Despite its behemoth size and swift growth, the Chinese consumer market isn't an easy target for Western brands. Chinese consumer behavior is foreign to Westerners and the mentality behind their purchases is far different than that of their American counterparts.

Take for example the upcoming Black Friday. US shoppers, who earn far more (in US dollar terms) than the average Chinese, will rush out to uncover bargains that would cause most Chinese to turn their nose up.

Americans looks for the biggest bang for the buck, finding no shame in snagging a 40% off deal at Saks (SKS). The Chinese are concerned with the biggest buck, and wouldn't be caught dead pursuing the likes of a TJ Maxx (TJX) store for a luxury branded item.

Because many Western brands not yet available in China are unknown to Chinese consumers, many companies have the potential to break into the market if they can position themselves correctly; as a luxury brand at a premium price. Yes, quality matters. But from my observation and interaction with young Chinese consumers, a high quality product at a lower price point won't sell.
A good Chinese friend of mine purchased US$500 boots for his girlfriend the other day in Shanghai. Given the price point, I was expecting to hear a brand along the lines of Cole Haan. They were Guess (GES). On the US Guess website, I couldn't find a boot over US$200. A few days later, my friends and I uncovered a Coach (COH) bag also retailing for more than twice the USD equivalent on the US website. Even basic Nine West shoes that would retail for US$70 are upwards of equivalent US$200 to US$250 at Shanghai malls.

I don't think import taxes are that high.

Despite such high gross margins, most Western brands are not yet profitable in China, according to a KPMG study.

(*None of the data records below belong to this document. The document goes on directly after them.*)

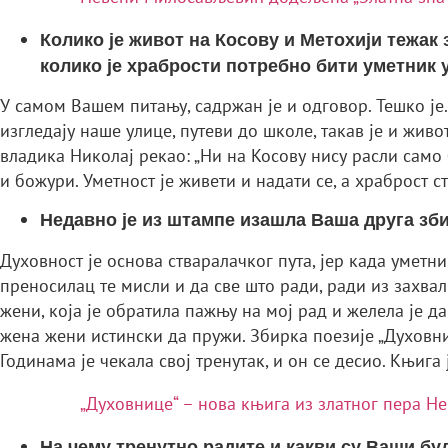
Колико је живот на Косову и Метохији тежак
колико је храбрости потребно бити уметник
У самом Вашем питању, садржан је и одговор. Тешко је.
изгледају наше улице, путеви до школе, такав је и жив
владика Николај рекао: „Ни на Косову нису расли само 
и божури. Уметност је живети и надати се, а храброст с
Недавно је из штампе изашла Ваша друга зби
Духовност је основа стваралачког пута, јер када уметн
преносилац те мисли и да све што ради, ради из захвал
жени, која је обратила пажњу на мој рад и желела је 
жена жени истински да пружи. Збирка поезије „Духовн
Годинама је чекала свој тренутак, и он се десио. Књига 
„Духовнице“ – нова књига из златног пера 
На чему тренутно радите и какви су Ваши б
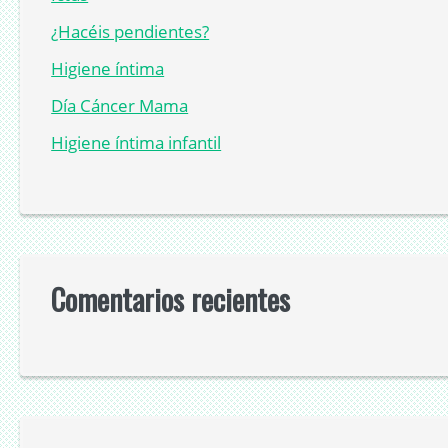
¿Hacéis pendientes?
Higiene íntima
Día Cáncer Mama
Higiene íntima infantil
Comentarios recientes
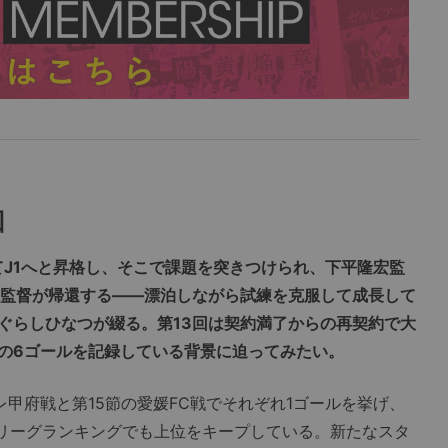
回
てJ1へと昇格し、そこで課題を突きつけられ、下平隆宏監
坂監督が帰還する――漂泊しながら試練を克服して成長して
ぐらしひなつが綴る。第13回は契約満了からの再契約で大
の6ゴールを記録している背景に迫ってみたい。
甲府戦と第15節の愛媛FC戦でそれぞれ1ゴールを挙げ、
2リーグランキングでも上位をキープしている。新たなスタ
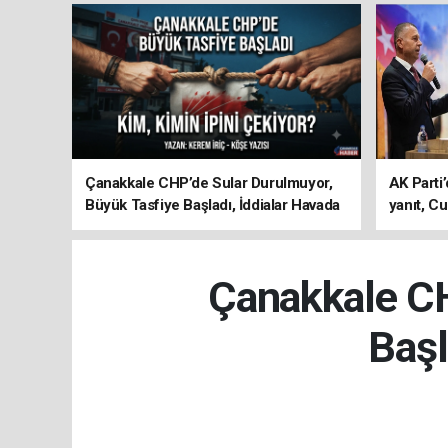
Çanakkale CHP’de Sular Durulmuyor,
AK Parti’
Büyük Tasfiye Başladı, İddialar Havada
yanıt, Cu
Uçuşuyor
ediyoru
Çanakkale CH
Başl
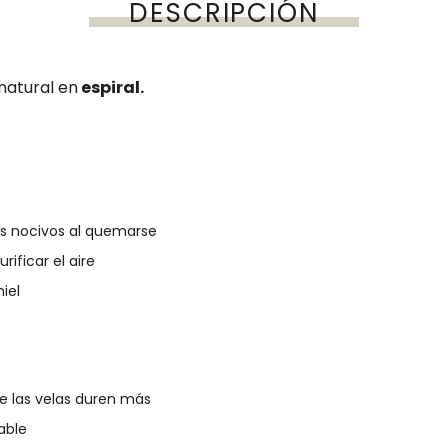
DESCRIPCIÓN
natural en
espiral.
os nocivos al quemarse
ificar el aire
iel
e las velas duren más
able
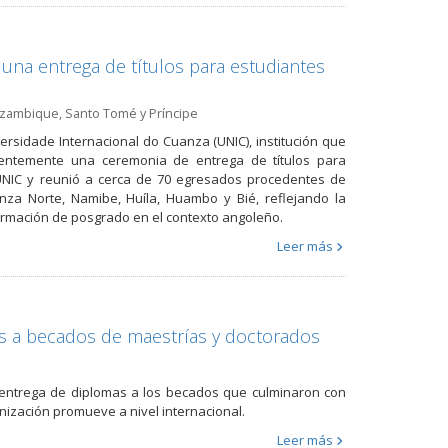
una entrega de títulos para estudiantes
zambique
,
Santo Tomé y Príncipe
ersidade Internacional do Cuanza (UNIC), institución que
cientemente una ceremonia de entrega de títulos para
e UNIC y reunió a cerca de 70 egresados procedentes de
anza Norte, Namibe, Huíla, Huambo y Bié, reflejando la
 formación de posgrado en el contexto angoleño.
Leer más
s a becados de maestrías y doctorados
 entrega de diplomas a los becados que culminaron con
anización promueve a nivel internacional.
Leer más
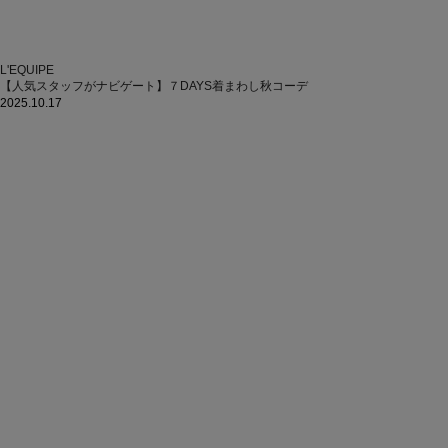
L'EQUIPE
【人気スタッフがナビゲート】７DAYS着まわし秋コーデ
2025.10.17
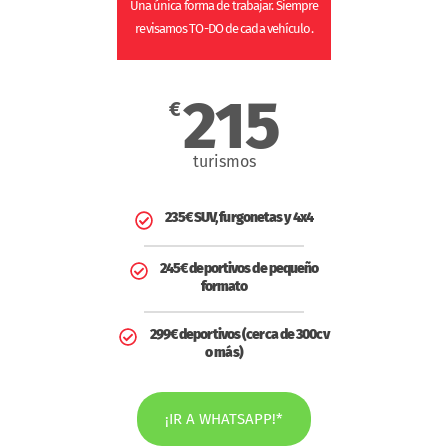
Una única forma de trabajar. Siempre
revisamos TO-DO de cada vehículo.
215
€
turismos
235€ SUV, furgonetas y 4x4
245€ deportivos de pequeño
formato
299€ deportivos (cerca de 300cv
o más)
¡IR A WHATSAPP!*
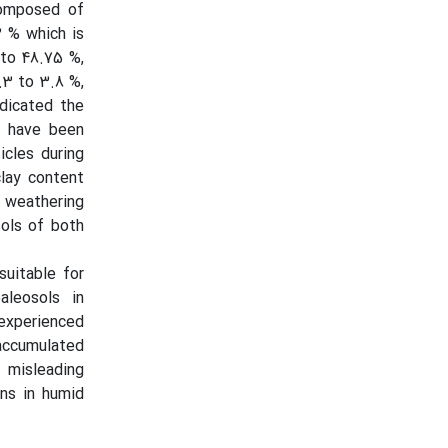
 composed of
2 % which is
 to 48.75 %,
.3 to 3.8 %,
ndicated the
s have been
icles during
clay content
 weathering
sols of both
suitable for
aleosols in
 experienced
 accumulated
misleading
ons in humid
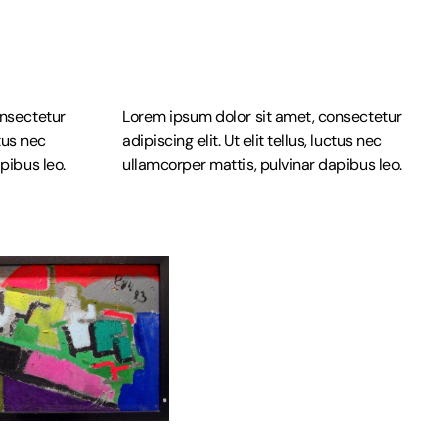
onsectetur
Lorem ipsum dolor sit amet, consectetur
ctus nec
adipiscing elit. Ut elit tellus, luctus nec
pibus leo.
ullamcorper mattis, pulvinar dapibus leo.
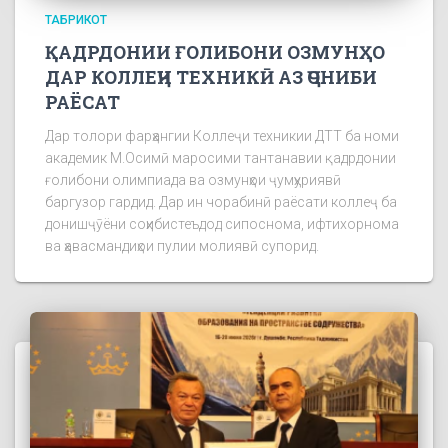
ТАБРИКОТ
ҚАДРДОНИИ ҒОЛИБОНИ ОЗМУНҲО
ДАР КОЛЛЕҶИ ТЕХНИКӢ АЗ ҶОНИБИ
РАЁСАТ
Дар толори фарҳангии Коллеҷи техникии ДТТ ба номи
академик М.Осимӣ маросими тантанавии қадрдонии
ғолибони олимпиада ва озмунҳои ҷумҳуриявӣ
баргузор гардид. Дар ин чорабинӣ раёсати коллеҷ ба
донишҷӯёни соҳибистеъдод сипоснома, ифтихорнома
ва ҳавасмандиҳои пулии молиявӣ супорид.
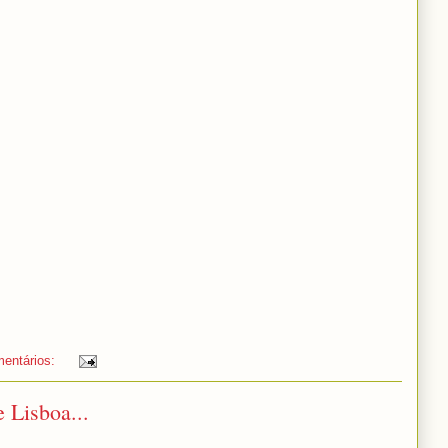
entários:
 Lisboa...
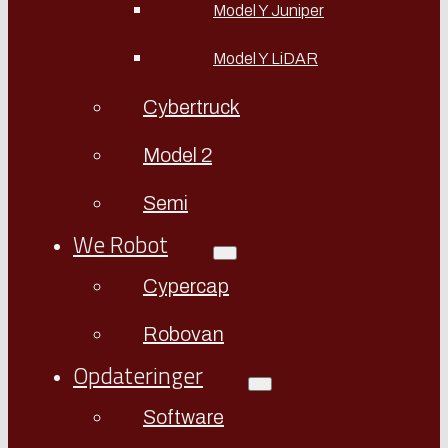
Model Y Juniper
Model Y LiDAR
Cybertruck
Model 2
Semi
We Robot
Cypercap
Robovan
Opdateringer
Software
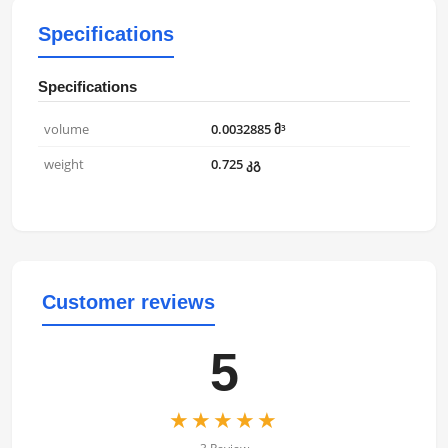
Specifications
Specifications
volume
0.0032885 მ³
weight
0.725 კგ
Customer reviews
5
★★★★★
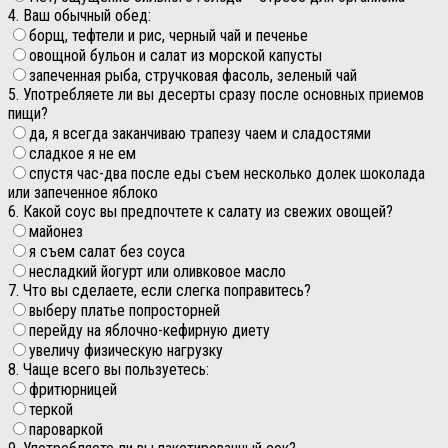
4. Ваш обычный обед:
борщ, тефтели и рис, черный чай и печенье
овощной бульон и салат из морской капусты
запеченная рыба, стручковая фасоль, зеленый чай
5. Употребляете ли вы десерты сразу после основных приемов
пищи?
да, я всегда заканчиваю трапезу чаем и сладостями
сладкое я не ем
спустя час-два после еды съем несколько долек шоколада
или запеченное яблоко
6. Какой соус вы предпочтете к салату из свежих овощей?
майонез
я съем салат без соуса
несладкий йогурт или оливковое масло
7. Что вы сделаете, если слегка поправитесь?
выберу платье попросторней
перейду на яблочно-кефирную диету
увеличу физическую нагрузку
8. Чаще всего вы пользуетесь:
фритюрницей
теркой
пароваркой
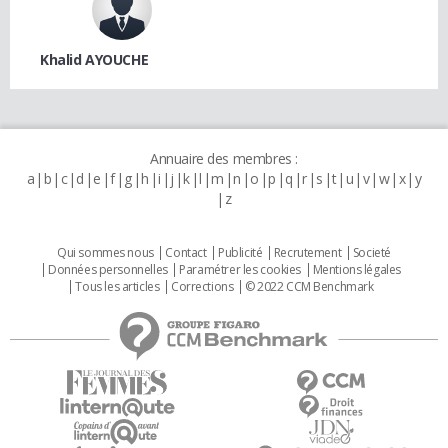
Khalid AYOUCHE
Annuaire des membres :
a
b
c
d
e
f
g
h
i
j
k
l
m
n
o
p
q
r
s
t
u
v
w
x
y
z
Qui sommes nous
Contact
Publicité
Recrutement
Societé
Données personnelles
Paramétrer les cookies
Mentions légales
Tous les articles
Corrections
© 2022 CCM Benchmark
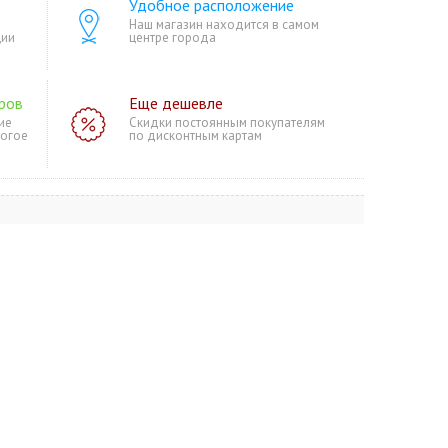
Удобное расположение
Наш магазин находится в самом
ции
центре города
ров
Еще дешевле
ие
Скидки постоянным покупателям
ногое
по дисконтным картам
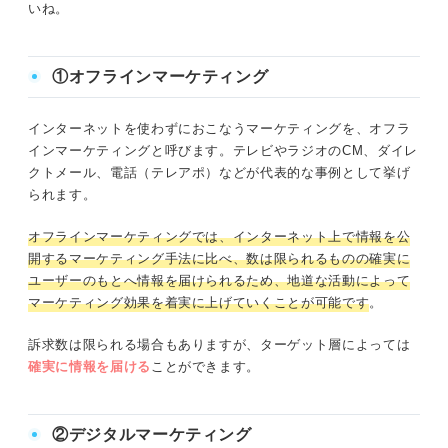
⑤サークル
いね。
⑥サークル
①オフラインマーケティング
⑦資格
インターネットを使わずにおこなうマーケティングを、オフラ
⑧資格
インマーケティングと呼びます。テレビやラジオのCM、ダイレ
クトメール、電話（テレアポ）などが代表的な事例として挙げ
⑨ゼミ
られます。
⑩ゼミ
オフラインマーケティングでは、インターネット上で情報を公
開するマーケティング手法に比べ、数は限られるものの確実に
ユーザーのもとへ情報を届けられるため、地道な活動によって
入社後のビジョンを明確にしてマーケティング職に就こ
マーケティング効果を着実に上げていくことが可能です
。
う！
訴求数は限られる場合もありますが、ターゲット層によっては
確実に情報を届ける
ことができます。
②デジタルマーケティング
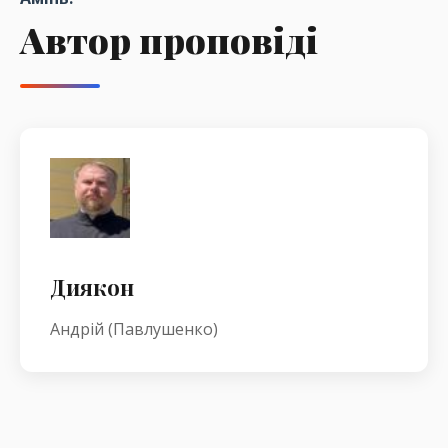
Автор проповіді
Диякон
Андрій (Павлушенко)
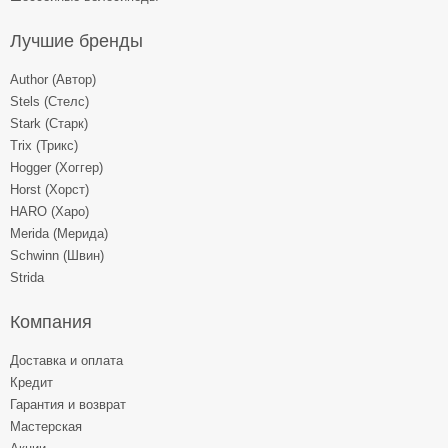
Лучшие бренды
Author (Автор)
Stels (Стелс)
Stark (Старк)
Trix (Трикс)
Hogger (Хоггер)
Horst (Хорст)
HARO (Харо)
Merida (Мерида)
Schwinn (Швин)
Strida
Компания
Доставка и оплата
Кредит
Гарантия и возврат
Мастерская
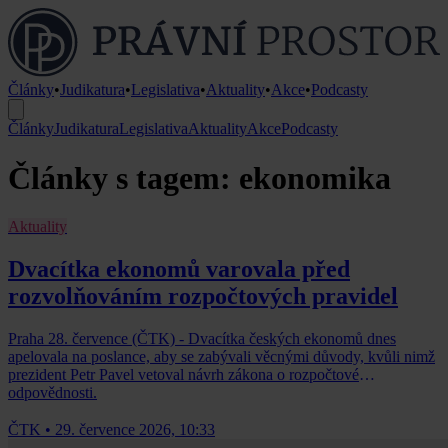
Články
•
Judikatura
•
Legislativa
•
Aktuality
•
Akce
•
Podcasty
Články
Judikatura
Legislativa
Aktuality
Akce
Podcasty
Články s tagem: ekonomika
Aktuality
Dvacítka ekonomů varovala před
rozvolňováním rozpočtových pravidel
Praha 28. července (ČTK) - Dvacítka českých ekonomů dnes
apelovala na poslance, aby se zabývali věcnými důvody, kvůli nimž
prezident Petr Pavel vetoval návrh zákona o rozpočtové
odpovědnosti.
ČTK
•
29. července 2026, 10:33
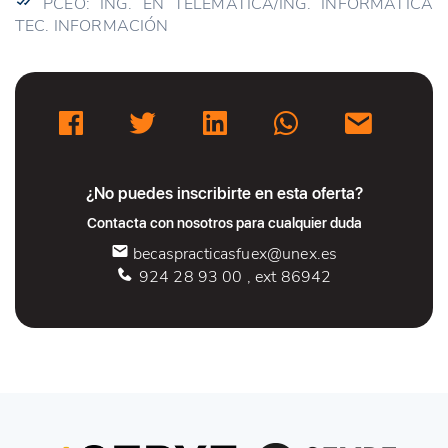
PCEO: ING. EN TELEMÁTICA/ING. INFORMÁTICA
TEC. INFORMACIÓN
¿No puedes inscribirte en esta oferta?
Contacta con nosotros para cualquier duda
becaspracticasfuex@unex.es
924 28 93 00 , ext 86942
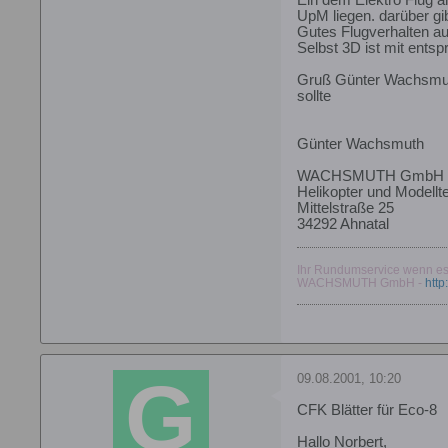
UpM liegen. darüber gi
Gutes Flugverhalten au
Selbst 3D ist mit ents
Gruß Günter Wachsmu
sollte
Günter Wachsmuth
WACHSMUTH GmbH
Helikopter und Modellt
Mittelstraße 25
34292 Ahnatal
Ihr Rundumservice wenn es 
WACHSMUTH GmbH -
htt
09.08.2001, 10:20
CFK Blätter für Eco-8
Hallo Norbert,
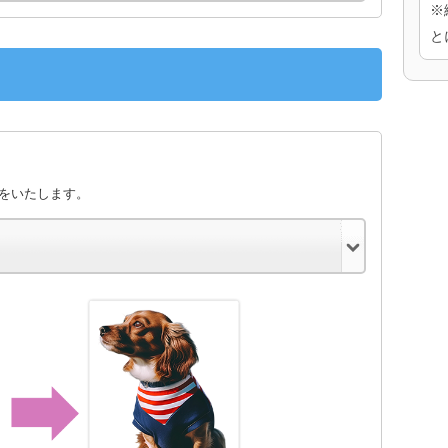
※
と
きをいたします。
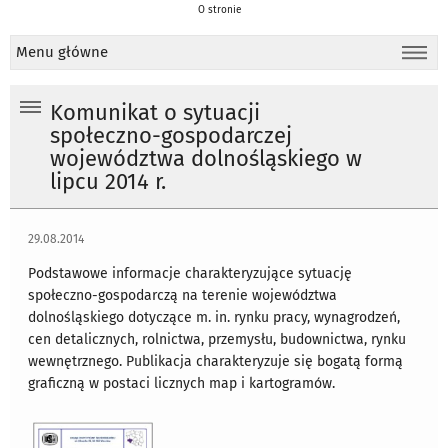
O stronie
Menu główne
Komunikat o sytuacji
społeczno-gospodarczej
województwa dolnośląskiego w
lipcu 2014 r.
29.08.2014
Podstawowe informacje charakteryzujące sytuację
społeczno-gospodarczą na terenie województwa
dolnośląskiego dotyczące m. in. rynku pracy, wynagrodzeń,
cen detalicznych, rolnictwa, przemysłu, budownictwa, rynku
wewnętrznego. Publikacja charakteryzuje się bogatą formą
graficzną w postaci licznych map i kartogramów.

The initial investment in brand awareness, market research, and gaining of approval to enter China is high. The Chinese place an enormous value on the luxury shopping experience, perhaps because it's a newer hobby. So much so that they believe a discount should be extended towards online purchases viewed as an inferior way to shop. Thus heavy investment must also be made in developing an aesthetic store with impeccable customer service.

But the investment is warranted. Coinciding with the AmCham Panel, the People's Daily reported in 2009 that China had already become the world's second largest luxury market behind Japan, despite being in the early stages of consumer and retail development. In 2009, the country contributed 27% of global luxury sales.

China's consumer market has been increasingly emerging onto the radar of Western retailer and brand names, but the country's low per-capita income and significant hidden wealth conceal the actual size of the country's luxury market.

Investors should carefully monitor US consumer brands and retailers who properly position themselves in China. Because the opportunity to reinvent a token Western brand as a luxury brand in China should prove lucrative.